The survey found the high Australian dollar continued to hurt manufacturing and a lack of non-mining demand weighing on most sectors.
Business conditions weakened a touch in February and continued to be negative, suggesting an economy continuing to grow below trend.
NAB attributes the tick down in activity to a modest fall in profitability of businesses, partly offset by an improvement in employment conditions.
The survey found conditions remain difficult for many industries, especially construction and manufacturing, but there are signs that consumers may have become less cautious in response to recent improvements in equity and housing markets, with recreation and personal services, retailing and wholesaling all improving in the month.
Alan Oster, chief economist at the NAB, told SmartCompany the survey basically found things are still tough.
“We were slightly surprised that confidence edged down because the equity markets are still up but now people are looking carefully at what is happening to their business rather than what is happening to global equity markets,” he says.

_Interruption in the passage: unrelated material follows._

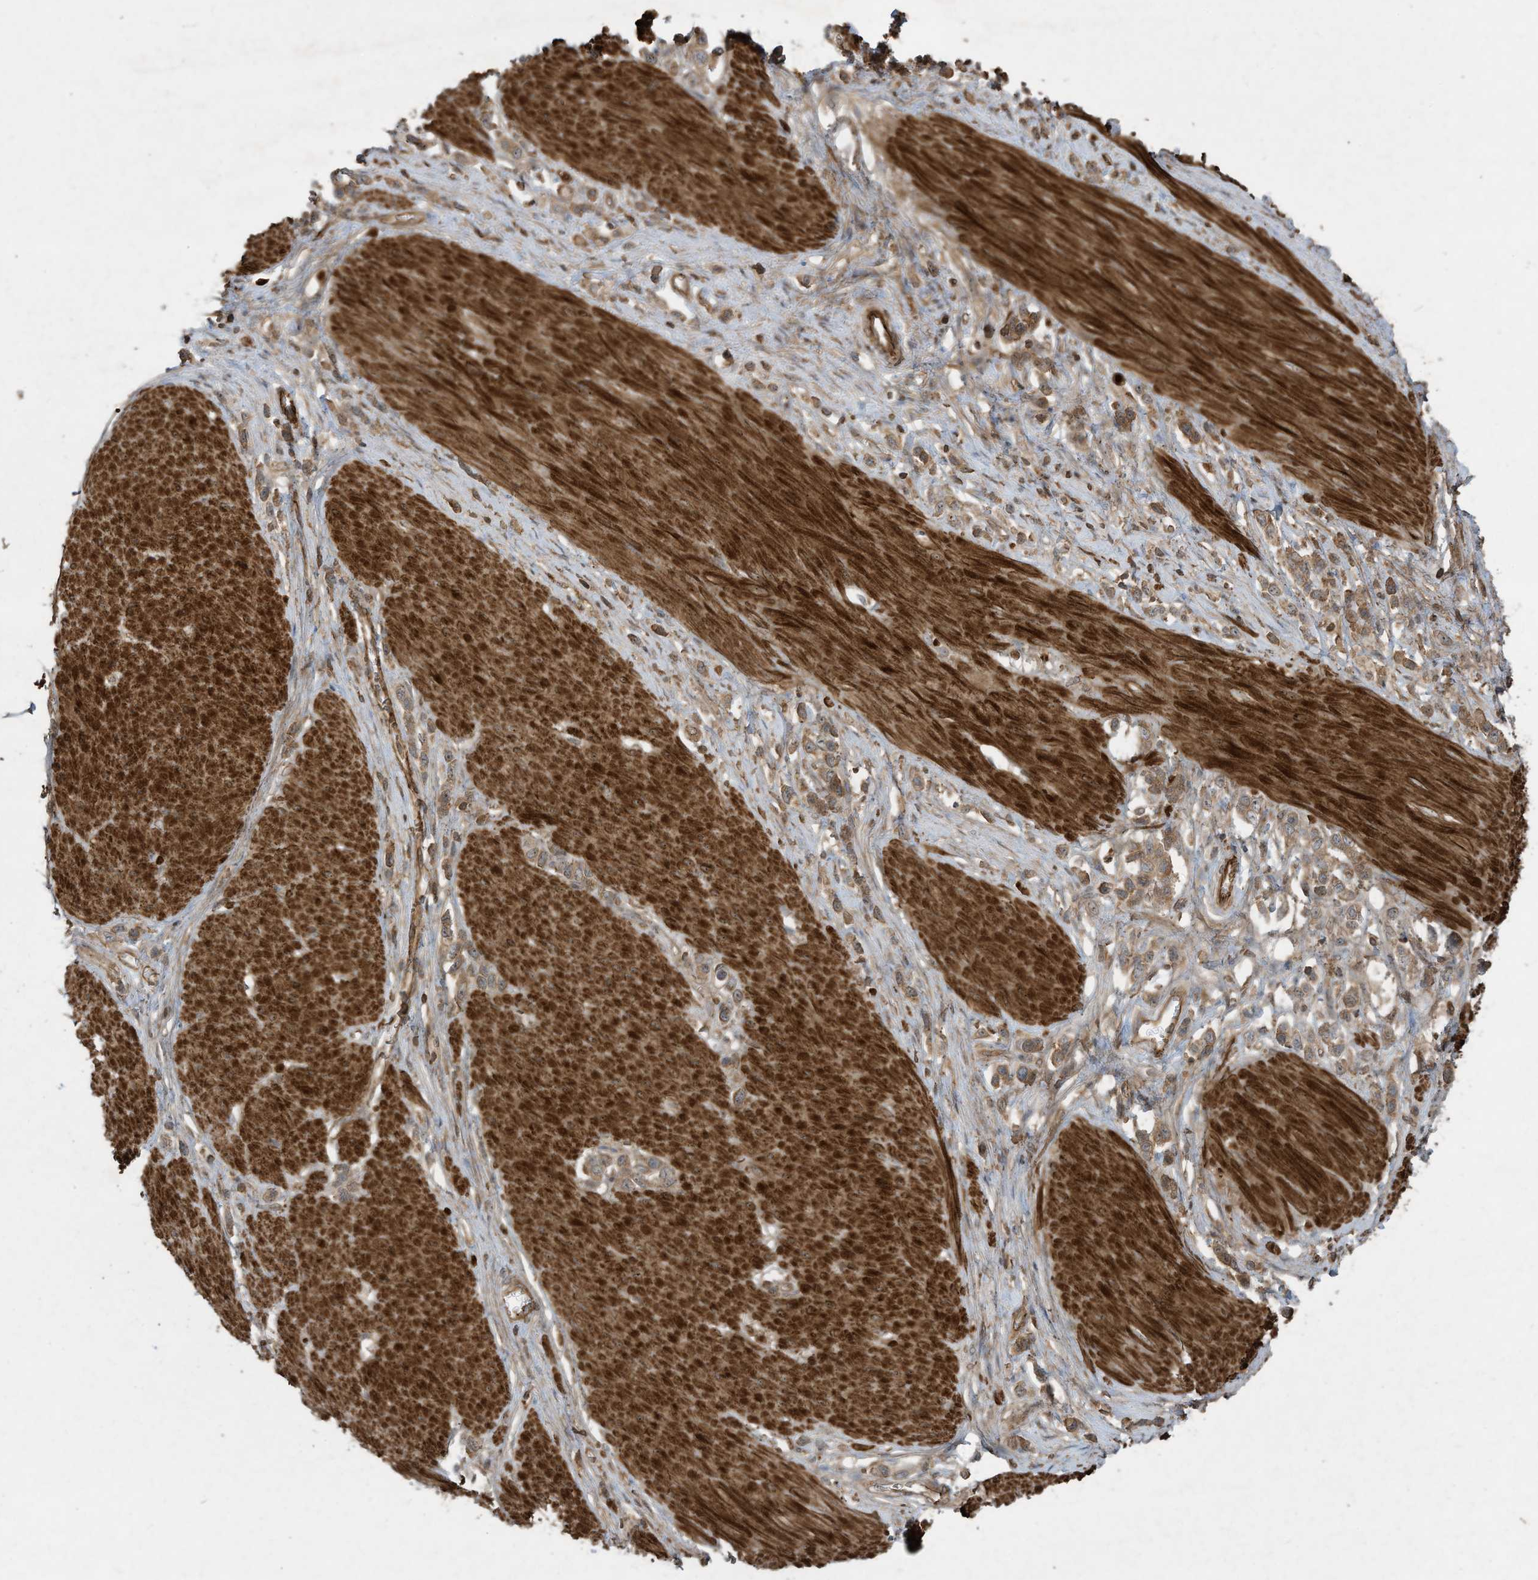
{"staining": {"intensity": "moderate", "quantity": ">75%", "location": "cytoplasmic/membranous"}, "tissue": "stomach cancer", "cell_type": "Tumor cells", "image_type": "cancer", "snomed": [{"axis": "morphology", "description": "Adenocarcinoma, NOS"}, {"axis": "topography", "description": "Stomach"}], "caption": "A medium amount of moderate cytoplasmic/membranous expression is present in approximately >75% of tumor cells in adenocarcinoma (stomach) tissue.", "gene": "DDIT4", "patient": {"sex": "female", "age": 65}}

“It is a soft patch and you see that in domestic demand and it is not getting any better.”
Oster says the historic highs on Wall Street have been reflected in the Australian stock market but have not flowed through to business.
“You saw it in the local equity market, and that’s why confidence picked up in December and January but it has sort of gone sideways now,” he says.
Oster says the survey found a “most concerning” slump in forward ordering with the index declining to its lowest level since May 2009.
Combined with still low capacity utilisation, stocks, employment and capital expenditure readings, the NAB survey found forward indicators imply little improvement in near-term demand.
“The worst part of the survey was forward orders, which fell very significantly,” he says.
“In terms of domestic demand you are looking at the second half of this year for any recovery; forward indicators say that business conditions are unlikely to be positive for the next three to six months. We are trying not to be too down in the mouth but this is reality.”